* What the exercise asks *
Please duplicate, word for word, the stretch of the deployment post below that opens with the words "Hey everyone! I'm" and closes with "to pull updates.".

* Document section *
Hey everyone! I'm a junior DevOps engineer working at a startup that sells management software for clients to host on their own servers. We want to automate the deployment of updates for our clients, ensuring that their setups don't have internet access since we connect to them via VPN.

My idea is to create a continuous deployment system modeled after Kubernetes, involving a central control plane and agents that run on each client's infrastructure. The control plane would keep track of the deployment states, versions, and the latest release for each application. It will also handle webhooks from our Git server to prepare the information needed for agents to pull updates.

The agents will communicate with the control plane to check for new versions and will have secure endpoints for interactions. Since direct access to our registries isn't possible, the control plane will manage temporary access for the agents to retrieve image updates.

I'm curious to hear your thoughts on this setup. Any suggestions or simpler alternatives?

Stored items:

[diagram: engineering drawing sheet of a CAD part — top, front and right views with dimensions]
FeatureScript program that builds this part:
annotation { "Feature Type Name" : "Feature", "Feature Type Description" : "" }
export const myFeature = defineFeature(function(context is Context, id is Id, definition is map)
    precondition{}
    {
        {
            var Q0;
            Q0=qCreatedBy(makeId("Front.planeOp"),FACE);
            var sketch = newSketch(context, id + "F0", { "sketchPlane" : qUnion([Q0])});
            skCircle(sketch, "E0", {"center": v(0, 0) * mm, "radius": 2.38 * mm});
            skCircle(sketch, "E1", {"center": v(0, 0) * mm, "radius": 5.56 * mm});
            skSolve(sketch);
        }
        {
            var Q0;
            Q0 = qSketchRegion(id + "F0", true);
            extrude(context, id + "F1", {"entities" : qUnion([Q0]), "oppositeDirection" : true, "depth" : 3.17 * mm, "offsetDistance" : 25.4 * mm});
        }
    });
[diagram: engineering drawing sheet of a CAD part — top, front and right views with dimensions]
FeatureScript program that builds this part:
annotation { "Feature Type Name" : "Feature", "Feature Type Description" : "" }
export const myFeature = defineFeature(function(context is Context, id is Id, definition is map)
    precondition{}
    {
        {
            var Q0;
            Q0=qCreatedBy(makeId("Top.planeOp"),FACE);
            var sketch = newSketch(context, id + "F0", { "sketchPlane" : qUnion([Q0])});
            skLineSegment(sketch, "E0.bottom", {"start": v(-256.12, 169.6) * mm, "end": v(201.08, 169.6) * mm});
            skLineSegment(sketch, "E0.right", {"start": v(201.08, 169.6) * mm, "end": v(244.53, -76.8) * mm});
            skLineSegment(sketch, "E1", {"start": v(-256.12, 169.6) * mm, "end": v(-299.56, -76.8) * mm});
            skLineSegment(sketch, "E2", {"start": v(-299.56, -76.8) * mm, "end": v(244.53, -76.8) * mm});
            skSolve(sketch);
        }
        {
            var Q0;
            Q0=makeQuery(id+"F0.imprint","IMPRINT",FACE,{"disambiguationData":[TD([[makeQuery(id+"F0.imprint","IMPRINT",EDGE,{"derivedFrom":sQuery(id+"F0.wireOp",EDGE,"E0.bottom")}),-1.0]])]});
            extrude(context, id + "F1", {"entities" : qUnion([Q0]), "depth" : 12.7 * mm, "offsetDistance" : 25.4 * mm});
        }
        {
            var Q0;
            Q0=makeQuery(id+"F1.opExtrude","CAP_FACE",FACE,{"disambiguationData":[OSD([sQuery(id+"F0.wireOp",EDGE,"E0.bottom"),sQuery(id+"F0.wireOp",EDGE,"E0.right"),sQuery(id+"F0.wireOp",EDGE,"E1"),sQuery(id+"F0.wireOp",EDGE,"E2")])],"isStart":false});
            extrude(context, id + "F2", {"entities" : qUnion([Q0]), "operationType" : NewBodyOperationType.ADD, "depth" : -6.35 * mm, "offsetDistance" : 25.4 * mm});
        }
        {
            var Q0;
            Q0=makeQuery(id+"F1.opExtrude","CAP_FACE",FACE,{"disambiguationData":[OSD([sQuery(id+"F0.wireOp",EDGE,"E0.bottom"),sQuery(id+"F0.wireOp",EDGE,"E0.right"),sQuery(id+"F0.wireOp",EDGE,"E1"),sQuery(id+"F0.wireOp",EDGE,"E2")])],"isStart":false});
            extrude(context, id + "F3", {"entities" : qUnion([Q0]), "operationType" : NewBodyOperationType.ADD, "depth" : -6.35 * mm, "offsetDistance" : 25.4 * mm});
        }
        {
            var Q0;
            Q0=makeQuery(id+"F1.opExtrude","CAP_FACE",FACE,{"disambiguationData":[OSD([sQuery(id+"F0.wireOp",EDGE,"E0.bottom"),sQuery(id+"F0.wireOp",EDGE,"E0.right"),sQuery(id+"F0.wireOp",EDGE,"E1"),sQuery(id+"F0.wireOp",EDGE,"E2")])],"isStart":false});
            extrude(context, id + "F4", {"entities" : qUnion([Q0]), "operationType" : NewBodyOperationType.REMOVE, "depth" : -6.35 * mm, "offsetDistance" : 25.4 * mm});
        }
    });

* Response box *
Hey everyone! I'm a junior DevOps engineer working at a startup that sells management software for clients to host on their own servers. We want to automate the deployment of updates for our clients, ensuring that their setups don't have internet access since we connect to them via VPN.

My idea is to create a continuous deployment system modeled after Kubernetes, involving a central control plane and agents that run on each client's infrastructure. The control plane would keep track of the deployment states, versions, and the latest release for each application. It will also handle webhooks from our Git server to prepare the information needed for agents to pull updates.